This type of re-usable heat pad has been around for a good few years now. The science is based around an old chemistry laboratory experiment with salt and water that was assured to wake up even the most bored of students.
The simple hand-warmer pads looked at here are something a little different from the commonly found one-time use pads that promptly become a waste product. These pads are based around a saturated solution of sodium acetate. This solution is non-toxic (it is used in food) and sealed in a soft flexible pad.
Salt- or Sodium Acetate (NaAc), is dissolved by the manufacturer into hot water to create a supersaturated solution. A little colour is added and it is then sealed into a flexible pouch along with a small convex/concave metal disc, The solution remains in a liquid form inside the pad until it is ‘shocked’ into crystalising. Flexing the small titanium disc with the fingers causes it to click. This is enough of a trigger to convert the nearest sodium acetate molecules into crystalline form, acting as nucleation sites that allows the rest of the solution to re-crystallize. This why this type of product is sometimes referred to as a ‘crystallisation-type’ warmer. Flexing or kneading the pad during this quick process will soften the pad and it is best to mould it at this point into any desired shape or conformity as it will later harden into an unyielding block. The formation of sodium acetate crystals is an exothermic action- heat is released as a result. This is why these small sealed silicone envelopes can work so effectively as short use, reusable heat pads.
The heat from these pads does not last long. The pads warm to as much as 130°F/54°C and will stay warm for half an hour and are still knocking out a little heat up to an hour and sometimes beyond, depending on the temperature. So pretty much ideal for a dog walk, brief hike, will warm the foot of a sleeping bag, or provide some welcome, if brief, heat on the terraces. If heat is required for longer periods, you need to look beyond this simple technology. There is plenty of choice.
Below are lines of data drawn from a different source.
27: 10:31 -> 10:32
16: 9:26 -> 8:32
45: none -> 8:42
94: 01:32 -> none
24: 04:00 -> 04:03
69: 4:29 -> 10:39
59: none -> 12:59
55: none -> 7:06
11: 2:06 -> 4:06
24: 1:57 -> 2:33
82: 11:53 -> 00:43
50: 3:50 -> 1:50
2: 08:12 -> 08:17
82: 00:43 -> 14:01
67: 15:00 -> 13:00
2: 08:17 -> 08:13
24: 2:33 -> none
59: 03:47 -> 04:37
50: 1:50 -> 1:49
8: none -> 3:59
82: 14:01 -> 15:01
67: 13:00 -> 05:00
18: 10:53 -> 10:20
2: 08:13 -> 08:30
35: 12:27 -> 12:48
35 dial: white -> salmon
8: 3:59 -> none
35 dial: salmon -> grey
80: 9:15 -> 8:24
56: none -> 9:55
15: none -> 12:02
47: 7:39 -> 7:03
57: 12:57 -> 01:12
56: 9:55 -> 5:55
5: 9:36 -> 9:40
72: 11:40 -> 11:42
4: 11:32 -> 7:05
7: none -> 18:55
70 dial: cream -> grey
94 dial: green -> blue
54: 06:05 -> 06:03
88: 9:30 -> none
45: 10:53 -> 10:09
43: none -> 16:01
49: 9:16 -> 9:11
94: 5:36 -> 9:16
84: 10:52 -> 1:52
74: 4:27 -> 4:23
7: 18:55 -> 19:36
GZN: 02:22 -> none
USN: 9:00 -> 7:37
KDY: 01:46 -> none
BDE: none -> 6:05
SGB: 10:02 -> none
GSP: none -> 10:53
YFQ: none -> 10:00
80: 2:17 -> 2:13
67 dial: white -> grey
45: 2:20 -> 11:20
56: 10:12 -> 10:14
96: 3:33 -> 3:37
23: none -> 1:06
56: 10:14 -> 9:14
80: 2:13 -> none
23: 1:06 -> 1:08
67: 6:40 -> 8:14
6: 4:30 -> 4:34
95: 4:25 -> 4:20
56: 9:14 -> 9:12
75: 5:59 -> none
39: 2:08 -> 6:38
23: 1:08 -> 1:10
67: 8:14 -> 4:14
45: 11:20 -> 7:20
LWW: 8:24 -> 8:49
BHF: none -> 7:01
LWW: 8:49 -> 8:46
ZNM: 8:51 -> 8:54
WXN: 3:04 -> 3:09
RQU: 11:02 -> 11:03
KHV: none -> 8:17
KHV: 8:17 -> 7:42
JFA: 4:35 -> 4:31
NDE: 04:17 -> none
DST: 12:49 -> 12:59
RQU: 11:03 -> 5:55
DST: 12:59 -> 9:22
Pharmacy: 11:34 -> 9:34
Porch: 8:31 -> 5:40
The pads are ‘reset’ by placing them in boiling water and returning the sodium acetate to its previous supersaturated liquid state (an endothermic reaction). This must be fully done as the presence of a single crystal can start the process. This type of heat pad gets a lot of scathing reviews. Invariably these are due to the hardened, heat exhausted crystalline form not being completely returned to a liquid form. Just one crystal, not easily seen, can start the reaction. I have the small pads which are a doddle to reset, fitting into a small saucepan.
Larger or awkwardly shaped pads can be more challenging to reset due to the difficulty in fitting them into a pan and ensuring that all the crystals are converted to liquid form. The little pads are placed into a small saucepan and slowly bring to a boil, occasionally prodding and flipping them in the water with a wooden spatula. Keeping them off the bottom of the pan will lessen the chance of the outer covering being damaged. Once at a boil, each pad is lifted out, held in a towel (to avoid burning fingers) and shaken and moulded briefly, then placed back into the water. After a minute or so the heat is turned off and the water cools, with the pads still in the pan. Once lukewarm, pads are removed, dried off, making sure not to click the metal disc, and that is it until a heat pad is again required. If they re-crystalise on removal from the heat, they were not evenly heated throughout and the process has to be repeated, properly.
There are many uses for heat packs but I will not go into in any depth here as those people who use heat pads, or require them, are all too aware. Suffice to say that a heat pack is not simply to warm fingers on a cold day, but can also be used in sports therapy and to relieve the pain of arthritis. Alternatively, these pads can also be used as cold pads. Put them in the fridge (not freezer) until cold, them use them as you would any other cooling pad. When used as either hot or cold pads it is best to include a textile barrier between pad and skin.
This type of heat pad is not for everyone. They are not a particularly cheap product for the period of time that heat is produced, though cost is relative to how much use you get from them. The cheapest I have seen are sold by LifeSystems at less than a fiver for two. They are reusable, safe and very simple, if a little involved to reset for reuse. These pads come in various sizes from various manufacturers. No doubt quality and effectiveness will vary. Note that the saline solution also has some added colouring and will make a sticky mess should the tough silicone outer covering split. The ones shown here were made in China and imported by H&Z Corp. Ltd. I purchased mine from a UK distributor. That is by no means any form of endorsement.